Team Access to Microfluidics has been spending some time in the natural world getting to know the awesome power of microfluidics — the unique qualities that fluids take on when they go through super tiny channels. Now they want to bring this knowledge and experience to students through a kit that makes it easy and affordable to teach and understand these qualities.
Read on to find out why this team from George Fox University is so inspired by this area of science, who they turn to for motivation, and how a leaf's skeleton is involved in the invention.
1. What is your invention?
Our invention is a kit that teaches students the unique qualities of fluids when they go through channels 1mm or less in diameter. These unique qualities are what allows the natural world to function as it does such as water flowing 100ft in a tree or our lungs capable of taking a breath.
2. Where did you get the inspiration for your invention idea?

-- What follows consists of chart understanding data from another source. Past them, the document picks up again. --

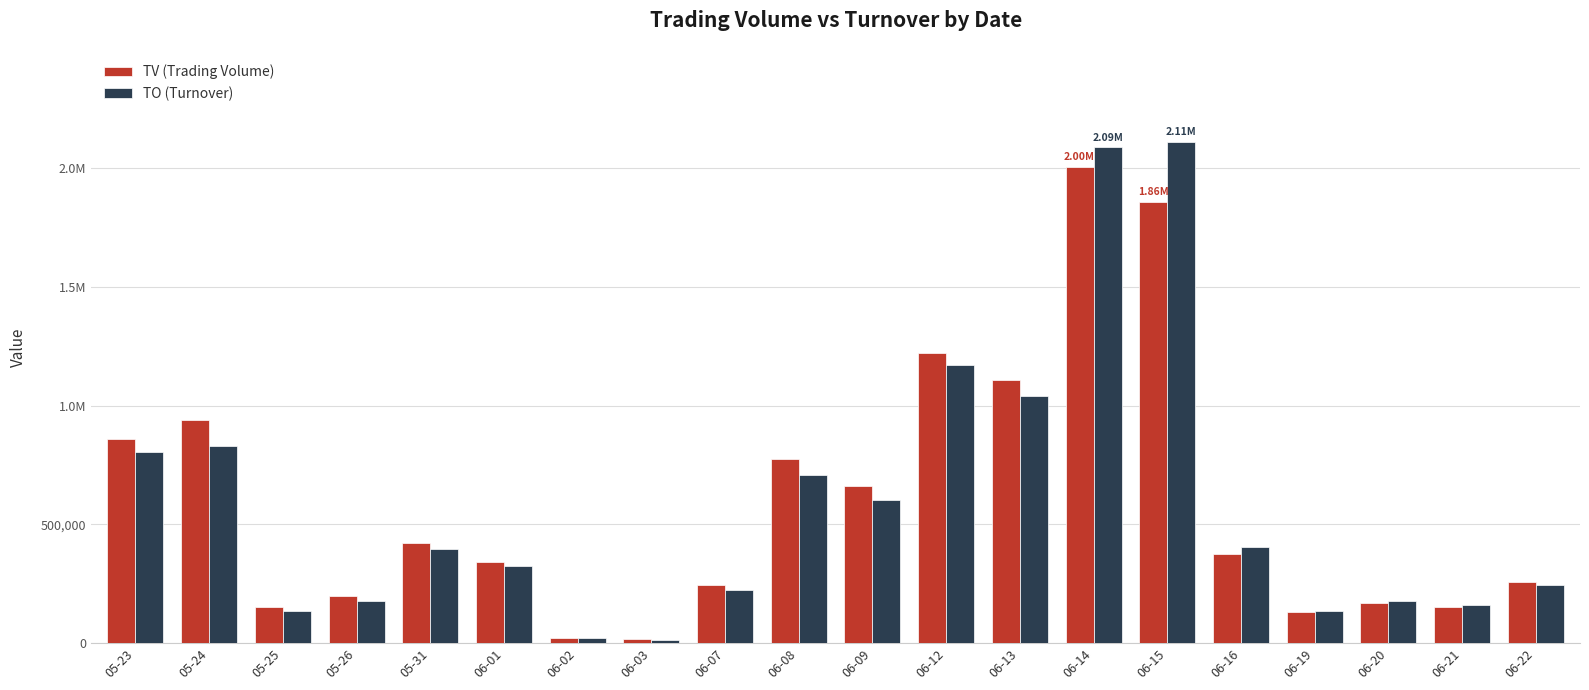

At which label is TO (Turnover) closest to 1061845?

06-13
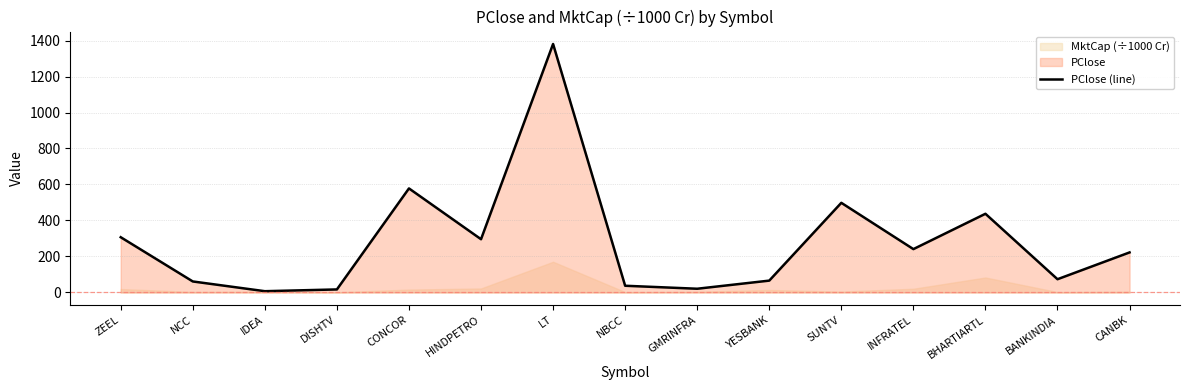

At which label does the data first exceed 222?

ZEEL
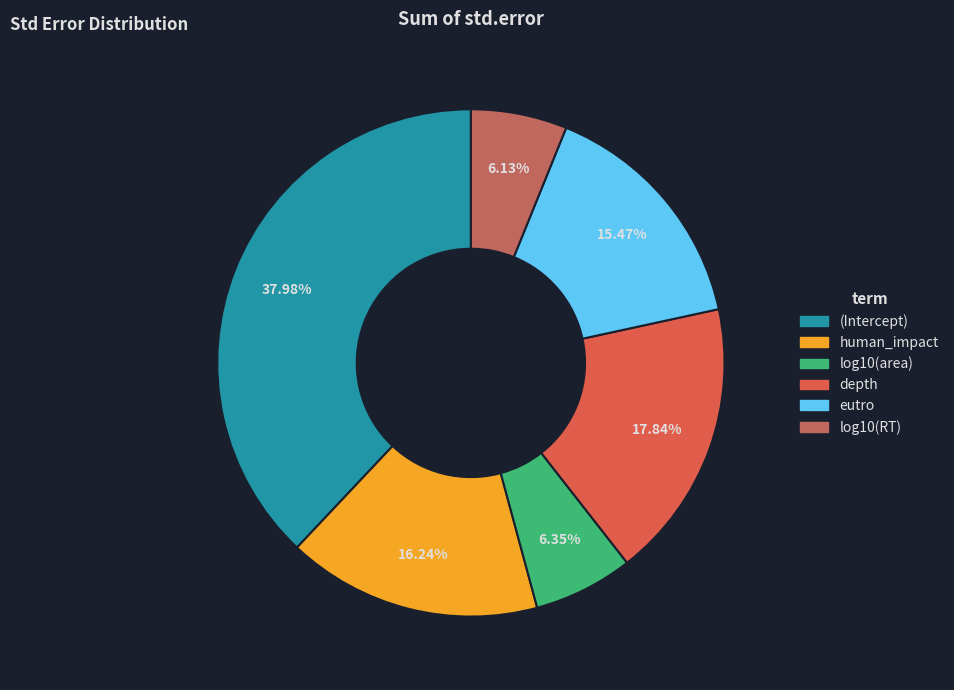

Rank the categories by value from lowest to highest.

log10(RT), log10(area), eutro, human_impact, depth, (Intercept)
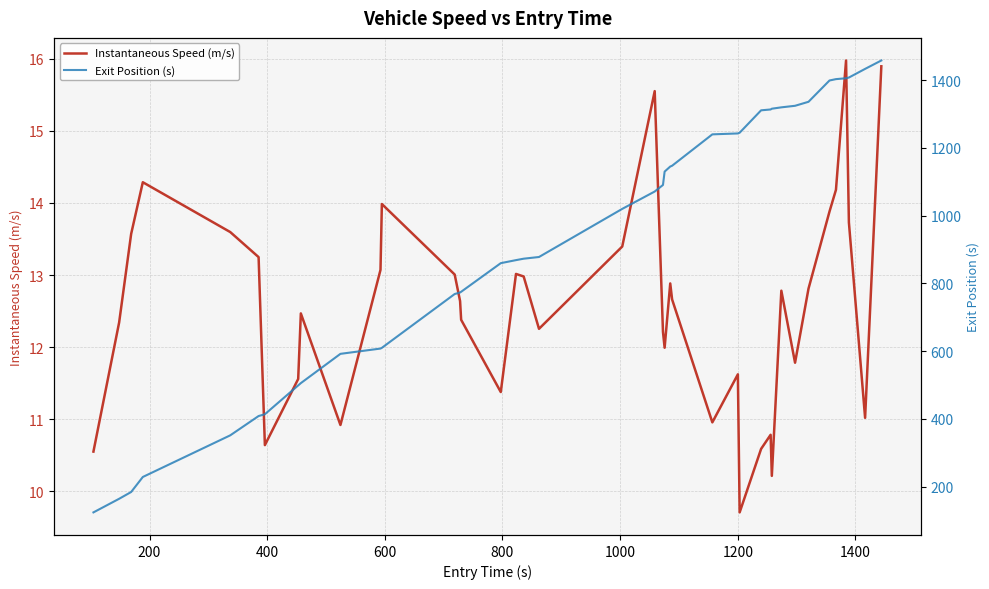

How many values in the Instantaneous Speed (m/s) series are below 12?

14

Our inspiration came from our academic advisor at George Fox who encouraged to delve into the world of microfluidics.
3. As you prepare to pitch your invention to judges, what are you most excited about sharing?
We are the most excited to share the importance of this science to the judges in order to share our passion with students in the future. We have only scratched the surface of what is possible when working at such a small scale and are hoping to encourage the growth of this science by starting the learning process at a young age.
4. Who are your invention heroes?
Some people we looked to was Dr. Moses Noh at Drexel University who helped give us insight into the importance of Microfludics. As well as a team at MIT who first came up with the idea of using Legos to create Microfludic channels and inspired us to look into different ways to create channels.
5. Tell us about your team. How did you connect with one another and how do you work together?
Our team came together through a program called Servant Engineering run by our school. We were assigned to work with Dr. Kang to come up with a project to help the community around us. Our team members are John Micah Vinkemulder, David Bacher, Brandon Ikehara, and Megan Dyer. John Micah's main focus was to develop and perfect a new way to create microfluidic channels within vinyl. David's focus was to use 3D printed designs to cast in PDMS to create microfluidic channels. Brandon's main focus was to create a magnification device. Megan's main focus was to use nature to recreate microfluidic channels by dissolving leaves down to the skeleton.
6. What is the most important thing you want the judges to understand about your invention — what will set you apart from the competition?
Our goal with this invention is to make an affordable way to teach a new form of science to students everywhere. With that in mind, we want to continue to explore ways of creating microfluidic devices in the least expensive and most efficient way possible. Our passion and goals are to make an impact in students' lives and make it possible to have good lab equipment no matter the school's budget.